Malatya İnönü Üniversitesi Rektörü Prof. Dr. Ahmet Kızılay, Türkiye’nin gücüne güç katarak ilerlediğine dikkat çekerek, “Gelecekte dünyanın en güçlü ülkelerinden biri olacak. Şimdi gücümüze güç katarak gidiyoruz” dedi.
29 Ekim Cumhuriyet Bayramı dolayısıyla İnönü Üniversitesi Turgut Özal Kongre ve Kültür Merkezi’nde “Cumhuriyet’in Kuruluşuna Giden Süreç” adlı konferans düzenlendi.
Konferansa, İnönü Üniversitesi Rektörü Prof. Dr. Ahmet Kızılay, Rektör Yardımcısı Prof. Dr. İbrahim Türkmen, akademik personel ve öğrenciler katıldı.
Rektör Kızılay, “Bu millet her daim ayakta kalacaktır. Gençlerimiz, çocuklarımız o ruhla geliyor. Gelecekte dünyanın en güçlü ülkelerinden biri olacak. Şimdi gücümüze güç katarak gidiyoruz. 100 yıl önceki makûs tarihimizi yenerek kurduk. Daha sonra 100 yıl boyunca da her yıl yüzde 4-5 arası gibi ortalama büyüme ile geldik. 1923’den 2023’e kadar Türkiye 100 kat büyüdü. Bu devlet planlama teşkilatının rakamlarından söylediğim bir rakam. Bu her ülkenin başarabileceği bir başarı değil. Ama bize yetebilecek bir başarı da değil. Biz bu başarıyı sağlayanlara minnet duyuyoruz. Ama yeterli bulmuyoruz. Daha çok büyümek, dünyanın ilk 10 ülkesi arasına girmek temel hedefimiz. Ülkemizin, milletimizin bu yolda gelişme yolunda devraldığı bayrağı her dönem daha ileriye götüreceğine inanıyorum” dedi.
Programa konuşmacı olarak katılan Fen Edebiyat Fakültesi Dr. Öğr. Üyesi Aziz Kılıç da, “Türkiye’de Cumhuriyetin ilanı aslında tarihi bir gelişmenin doğal bir sonucudur. Cumhuriyet, Kurtuluş Savaşı’nın kanun yönlerinde doğmuştur. Milli mücadelenin 1919 Mayıs’ını başlangıç olarak görürsek o tarihten itibaren, o kanlı günlerde ortaya çıkmıştır. Dolayısıyla 29 Ekim 1923’te alınan karar yürürlükte olan rejimin adını koymak ve anayasanın ruhunu açıklamaktan ibaretti.

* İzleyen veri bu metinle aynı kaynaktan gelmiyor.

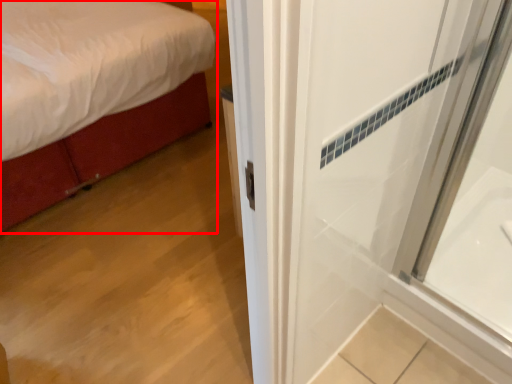
Question: From the image's perspective, where is bed (annotated by the red box) located in relation to bath in the image?

Choices:
 (A) below
 (B) above

Answer: (B)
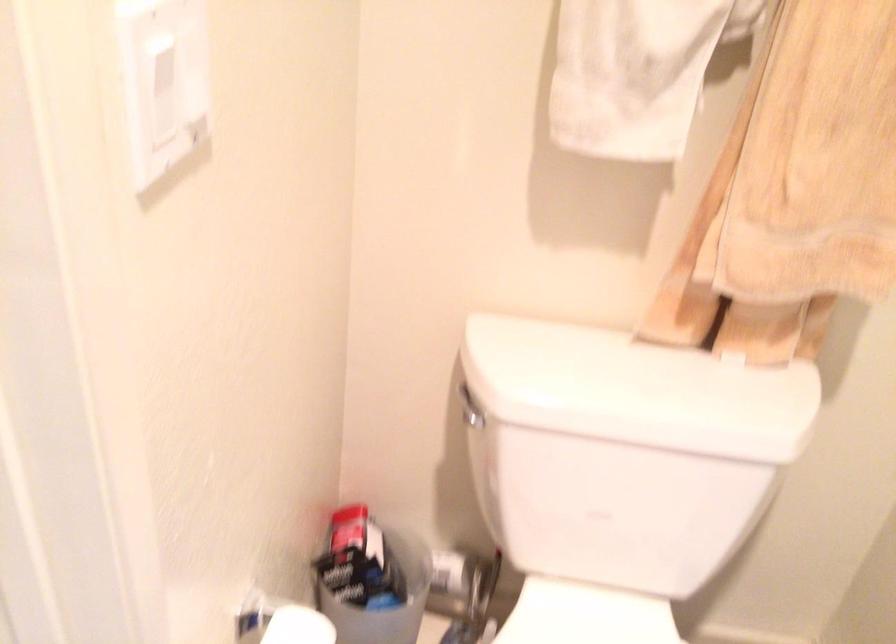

Egemenliğinin kayıtsız şartsız millete ait ve Türkiye Büyük Millet Meclisi’nin milletin tek ve gerçek bir mesele olduğunun kabulünden ve saltanatın kaldırılmasından sonraki yönetim biçimi geniş anlamıyla aslında cumhuriyetten başka bir şey değildi. Cumhuriyetin var olma sürecine baktığımızda ise milli mücadelenin başladığı ilk günlere gitmek gerekir. Milli mücadele döneminde milli egemenlik ilkesine bağlı kalınarak toplanan bölgesel ve ulusal nitelikteki kongreler tamamen halkın temsilcilerinden oluşmaktaydı. 1919 yılı Türkiye’de kongreler yılıdır. Birçok kongrenin yerel kongrenin ve daha sonra ulusal kongrenin yapıldığını görüyoruz. Mustafa Kemal Paşa’nın liderliğinde gerçekleştirilen kongrelerin almış olduğu kararların tamamında milli iradeyi hâkim kılma ilkesinin kabul edildiği görülmektedir. Bu ilke milli mücadelenin meşruiyet temeline oluşturduğu gibi kurulan yönetimin demokratik niteliğini de işaret etmektedir” diye konuştu.
Kılıç, Cumhuriyetin ilanından önceki ve sonraki süreçlerde halkçılık kavramını açıklayarak Cumhuriyetin önemini dile getirdi.